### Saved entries
::::

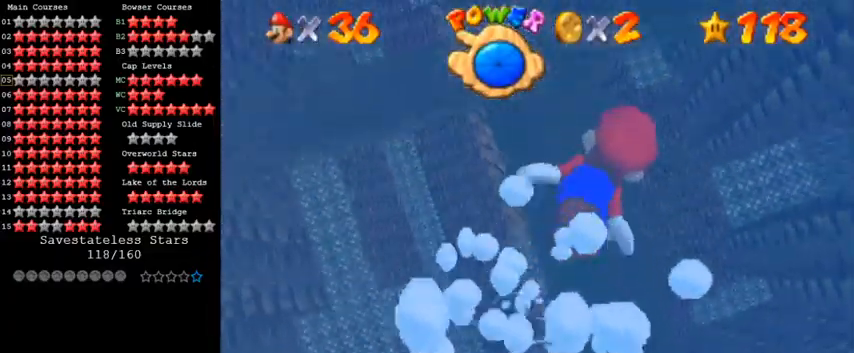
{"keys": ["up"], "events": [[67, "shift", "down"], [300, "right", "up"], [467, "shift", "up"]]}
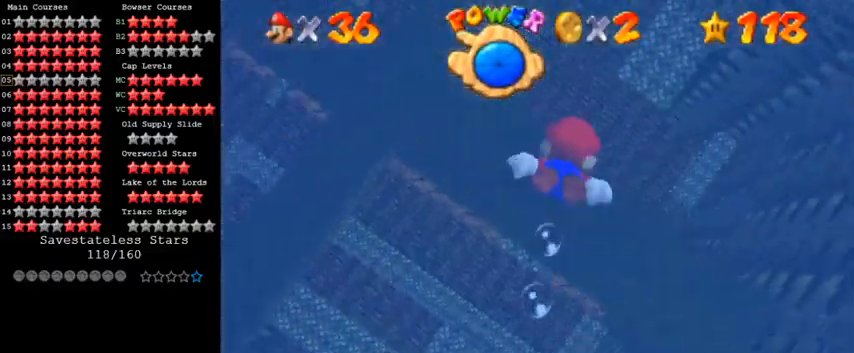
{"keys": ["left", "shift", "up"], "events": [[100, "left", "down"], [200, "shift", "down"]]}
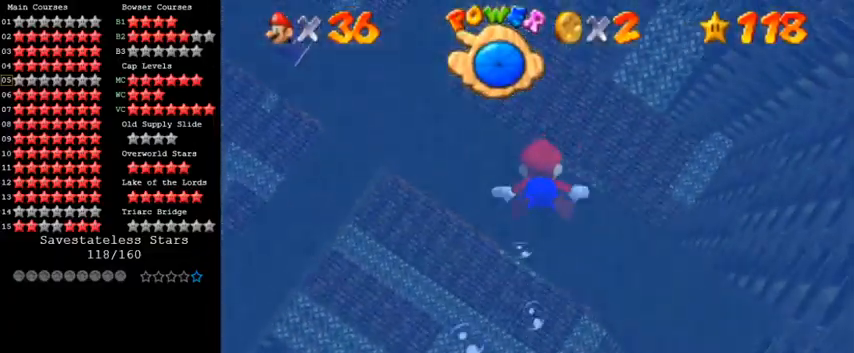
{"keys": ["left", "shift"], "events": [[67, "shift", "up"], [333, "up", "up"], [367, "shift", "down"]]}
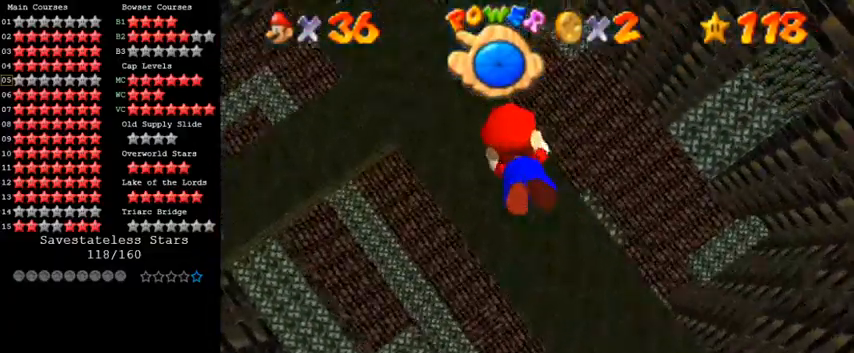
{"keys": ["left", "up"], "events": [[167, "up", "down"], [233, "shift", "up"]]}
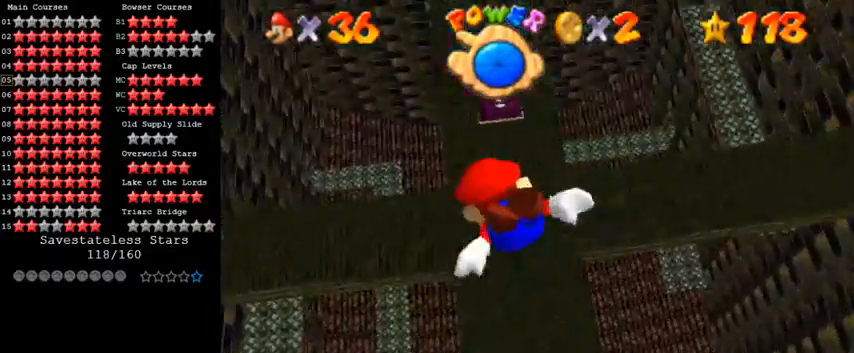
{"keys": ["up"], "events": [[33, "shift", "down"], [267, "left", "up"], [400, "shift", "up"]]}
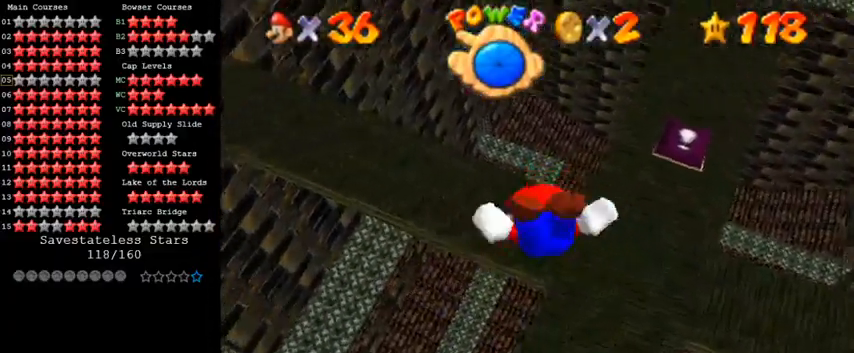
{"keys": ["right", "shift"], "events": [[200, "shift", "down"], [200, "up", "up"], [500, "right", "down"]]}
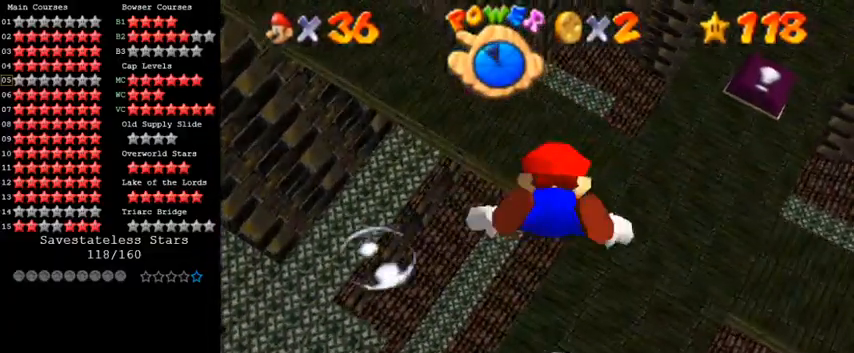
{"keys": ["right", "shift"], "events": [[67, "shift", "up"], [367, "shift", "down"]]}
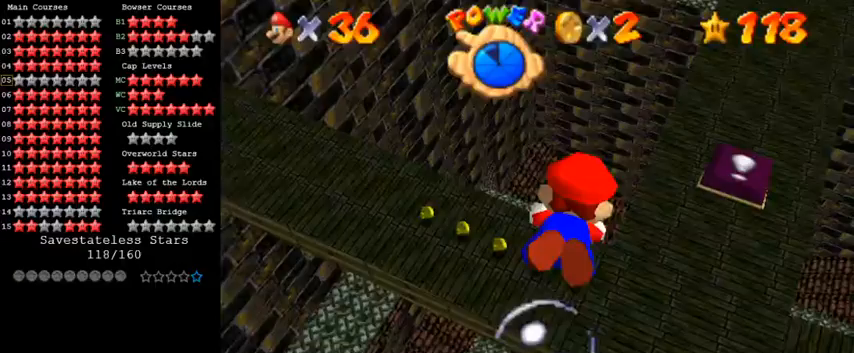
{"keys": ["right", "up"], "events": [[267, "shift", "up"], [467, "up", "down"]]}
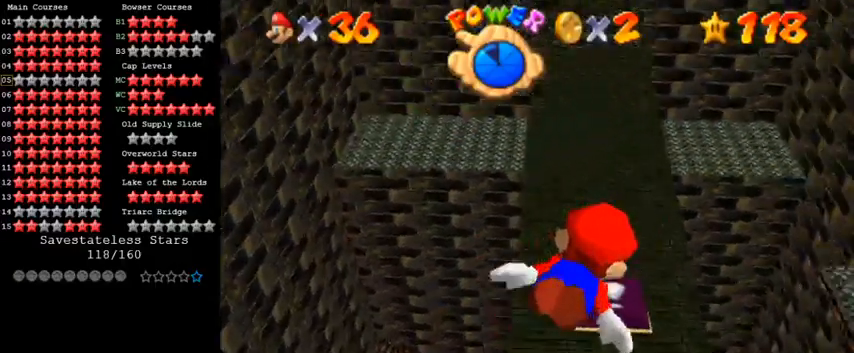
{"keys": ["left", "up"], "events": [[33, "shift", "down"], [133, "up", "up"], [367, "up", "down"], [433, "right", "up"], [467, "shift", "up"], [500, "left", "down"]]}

::::

Set the entries down again exactly. Do not include the images.

{"keys": ["up"], "events": [[67, "shift", "down"], [300, "right", "up"], [467, "shift", "up"]]}
{"keys": ["left", "shift", "up"], "events": [[100, "left", "down"], [200, "shift", "down"]]}
{"keys": ["left", "shift"], "events": [[67, "shift", "up"], [333, "up", "up"], [367, "shift", "down"]]}
{"keys": ["left", "up"], "events": [[167, "up", "down"], [233, "shift", "up"]]}
{"keys": ["up"], "events": [[33, "shift", "down"], [267, "left", "up"], [400, "shift", "up"]]}
{"keys": ["right", "shift"], "events": [[200, "shift", "down"], [200, "up", "up"], [500, "right", "down"]]}
{"keys": ["right", "shift"], "events": [[67, "shift", "up"], [367, "shift", "down"]]}
{"keys": ["right", "up"], "events": [[267, "shift", "up"], [467, "up", "down"]]}
{"keys": ["left", "up"], "events": [[33, "shift", "down"], [133, "up", "up"], [367, "up", "down"], [433, "right", "up"], [467, "shift", "up"], [500, "left", "down"]]}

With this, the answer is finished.